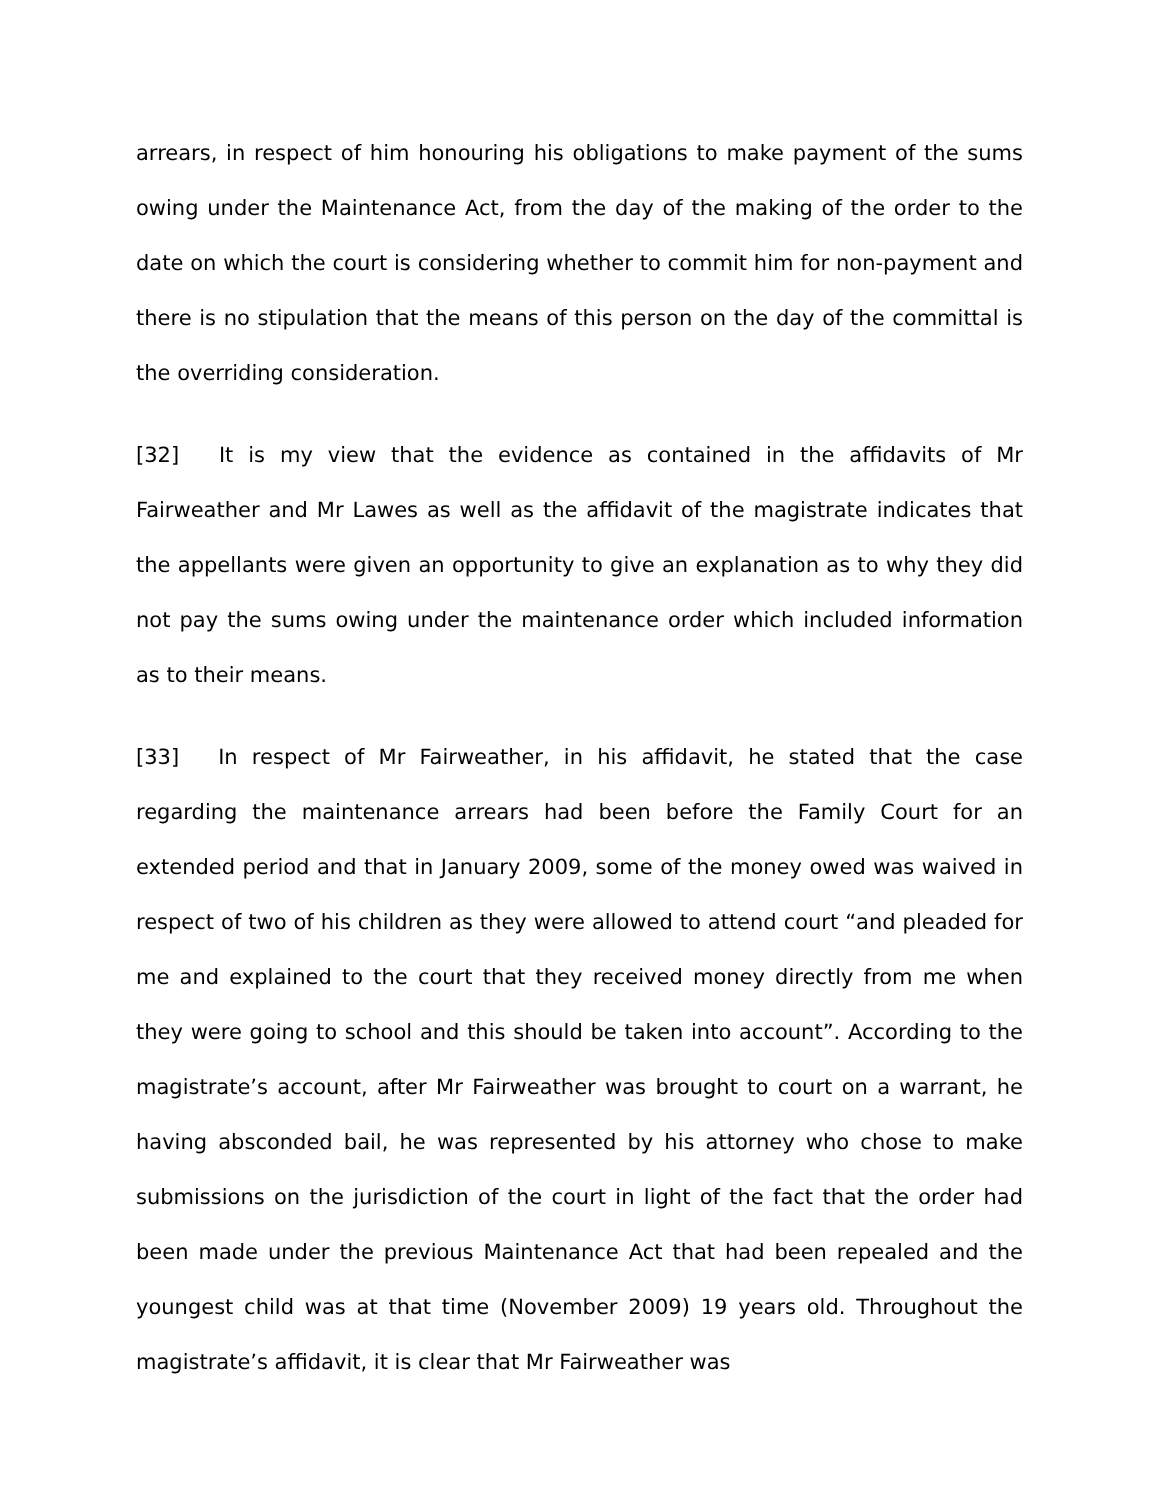arrears, in respect of him honouring his obligations to make payment of the sums owing under the Maintenance Act, from the day of the making of the order to the date on which the court is considering whether to commit him for non-payment and there is no stipulation that the means of this person on the day of the committal is the overriding consideration.
[32] It is my view that the evidence as contained in the affidavits of Mr Fairweather and Mr Lawes as well as the affidavit of the magistrate indicates that the appellants were given an opportunity to give an explanation as to why they did not pay the sums owing under the maintenance order which included information as to their means.
[33] In respect of Mr Fairweather, in his affidavit, he stated that the case regarding the maintenance arrears had been before the Family Court for an extended period and that in January 2009, some of the money owed was waived in respect of two of his children as they were allowed to attend court “and pleaded for me and explained to the court that they received money directly from me when they were going to school and this should be taken into account”. According to the magistrate’s account, after Mr Fairweather was brought to court on a warrant, he having absconded bail, he was represented by his attorney who chose to make submissions on the jurisdiction of the court in light of the fact that the order had been made under the previous Maintenance Act that had been repealed and the youngest child was at that time (November 2009) 19 years old. Throughout the magistrate’s affidavit, it is clear that Mr Fairweather was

• **WORK ITEM**
In the answer, set down only the lines from the opening line of the listing through the line that holds "[32] It is my", exactly as they appear, minus the pictures.

• **WRITTEN ANSWER**
arrears, in respect of him honouring his obligations to make payment of the sums owing under the Maintenance Act, from the day of the making of the order to the date on which the court is considering whether to commit him for non-payment and there is no stipulation that the means of this person on the day of the committal is the overriding consideration.
[32] It is my view that the evidence as contained in the affidavits of Mr Fairweather and Mr Lawes as well as the affidavit of the magistrate indicates that the appellants were given an opportunity to give an explanation as to why they did not pay the sums owing under the maintenance order which included information as to their means.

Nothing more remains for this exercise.